The risk-reward discussion begins at the tee box. Where can you be off the tee and still have a reasonable shot at the green? Is it better to be in the fairway bunker on the left or in the rough on the right? Which pins allow some opportunity to get close, and which ones force you to aim at the center of the green? If you do make a mistake, which greenside areas offer a simple recovery and which ones do you need to avoid?

Meticulous tour caddies will keep a record of where pins have been during previous events, which gives practice rounds a more focused approach. Given the hole location, where is the easiest place to get up and down? When judging that, you're looking at everything from the amount of landing area and available run-out to grass thickness to green contours that can help or hurt you. At Augusta National, for example, there are banks and bowls that can send a shot toward the pin or reject it away. Understanding that topography can give a player a much different (and much larger) potential target.


Smart greenside prep means reading how your club gets through the rough and how the ball runs out.

When a course has tight run-off areas and short rough, the ball will behave a certain way based on the firmness and speed of the greens.

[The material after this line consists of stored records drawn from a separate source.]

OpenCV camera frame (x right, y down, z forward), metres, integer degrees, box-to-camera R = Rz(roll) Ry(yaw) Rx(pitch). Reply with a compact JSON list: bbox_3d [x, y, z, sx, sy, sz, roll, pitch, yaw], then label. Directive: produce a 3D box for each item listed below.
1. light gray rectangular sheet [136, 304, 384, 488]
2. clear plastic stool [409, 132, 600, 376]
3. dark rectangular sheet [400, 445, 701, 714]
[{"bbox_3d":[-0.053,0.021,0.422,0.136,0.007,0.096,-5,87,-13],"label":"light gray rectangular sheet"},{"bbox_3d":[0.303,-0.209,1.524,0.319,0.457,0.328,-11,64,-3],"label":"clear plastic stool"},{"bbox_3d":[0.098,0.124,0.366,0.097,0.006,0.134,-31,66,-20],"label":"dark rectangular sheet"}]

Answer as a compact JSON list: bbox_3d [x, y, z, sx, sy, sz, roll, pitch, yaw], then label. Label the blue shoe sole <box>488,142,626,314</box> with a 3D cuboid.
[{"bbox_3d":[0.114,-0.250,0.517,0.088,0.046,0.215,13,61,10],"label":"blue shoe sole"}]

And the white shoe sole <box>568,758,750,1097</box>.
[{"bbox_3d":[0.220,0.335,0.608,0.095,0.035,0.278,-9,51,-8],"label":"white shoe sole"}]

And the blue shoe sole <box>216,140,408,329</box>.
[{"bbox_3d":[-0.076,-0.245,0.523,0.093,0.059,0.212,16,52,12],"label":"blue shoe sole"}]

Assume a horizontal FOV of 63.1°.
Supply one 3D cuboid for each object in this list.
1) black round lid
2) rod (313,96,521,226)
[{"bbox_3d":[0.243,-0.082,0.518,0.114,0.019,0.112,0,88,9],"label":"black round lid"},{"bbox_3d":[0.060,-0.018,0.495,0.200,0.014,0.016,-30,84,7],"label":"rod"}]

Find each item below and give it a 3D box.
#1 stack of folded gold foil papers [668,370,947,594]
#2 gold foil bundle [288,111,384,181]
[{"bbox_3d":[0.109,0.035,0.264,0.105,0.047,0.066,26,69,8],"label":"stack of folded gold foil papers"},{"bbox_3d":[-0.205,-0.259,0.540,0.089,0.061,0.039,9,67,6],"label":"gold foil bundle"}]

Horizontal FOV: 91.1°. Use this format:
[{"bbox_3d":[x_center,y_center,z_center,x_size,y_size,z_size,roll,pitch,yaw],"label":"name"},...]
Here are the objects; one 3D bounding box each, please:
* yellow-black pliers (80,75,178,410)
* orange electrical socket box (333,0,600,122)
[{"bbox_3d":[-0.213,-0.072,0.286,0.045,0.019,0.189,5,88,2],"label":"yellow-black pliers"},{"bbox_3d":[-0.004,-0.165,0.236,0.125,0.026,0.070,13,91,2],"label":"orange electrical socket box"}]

But if the rough is thick and deep, like at a U.S. Open venue, you have to get in there and practice not only the technique you'll use to get the ball out but how the ball will release from given locations. Because conditions are always changing, your intel has to change as well. A foot more or less of run-out really does matter in the scheme of things, as shown in the make-miss percentages from different putting distances.

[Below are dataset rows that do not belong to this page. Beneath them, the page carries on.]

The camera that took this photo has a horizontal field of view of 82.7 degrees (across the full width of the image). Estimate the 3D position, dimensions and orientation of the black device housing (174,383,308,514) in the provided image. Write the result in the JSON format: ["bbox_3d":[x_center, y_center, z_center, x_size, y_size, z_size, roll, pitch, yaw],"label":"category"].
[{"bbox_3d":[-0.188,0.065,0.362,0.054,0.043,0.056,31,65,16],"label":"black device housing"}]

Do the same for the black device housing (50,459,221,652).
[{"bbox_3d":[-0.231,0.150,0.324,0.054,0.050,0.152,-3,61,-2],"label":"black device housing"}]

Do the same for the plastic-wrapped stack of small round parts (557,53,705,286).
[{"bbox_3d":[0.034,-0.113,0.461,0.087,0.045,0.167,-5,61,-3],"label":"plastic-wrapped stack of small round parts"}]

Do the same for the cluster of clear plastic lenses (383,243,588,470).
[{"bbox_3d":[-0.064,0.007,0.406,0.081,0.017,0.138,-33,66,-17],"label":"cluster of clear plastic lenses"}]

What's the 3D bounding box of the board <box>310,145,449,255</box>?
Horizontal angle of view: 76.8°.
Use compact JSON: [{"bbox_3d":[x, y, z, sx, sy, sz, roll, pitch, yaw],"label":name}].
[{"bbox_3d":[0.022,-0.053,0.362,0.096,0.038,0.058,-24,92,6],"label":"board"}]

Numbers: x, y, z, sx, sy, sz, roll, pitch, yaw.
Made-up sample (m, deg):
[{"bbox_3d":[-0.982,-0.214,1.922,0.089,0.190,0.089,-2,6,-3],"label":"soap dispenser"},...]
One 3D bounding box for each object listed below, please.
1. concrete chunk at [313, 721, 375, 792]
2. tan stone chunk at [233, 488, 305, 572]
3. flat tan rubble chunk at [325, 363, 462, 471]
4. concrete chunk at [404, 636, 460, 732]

Individually, these little details might seem trivial, but I stress to my players that good golf is a compounding of positive, sensible micro-decisions. Just being a tiny bit better in where you leave your full shots and a touch closer to the hole with your short-game shots is how you save a stroke here or there or gain an eighth of a stroke on the field. That can make a significant difference over 72 holes.

If you play most of your golf on a home course, there's no excuse not to have a good "book" on each green. And before you say that course management is easier for players who flush it, it's actually more important the more shots you hit that are less-than-perfect. Your club selection and aiming strategy should be taking into account your own particular scouting report of the greens. For example, is it flat and plush short and left on a given hole? If so, you should favor that area versus, say, the steep-faced bunker on the other side—no matter where the pin is.

If you follow an organized approach to "reading" green complexes, you'll start shooting better scores not because you hit fewer bad shots, but because the bad ones you're hitting aren't biting you quite as fiercely.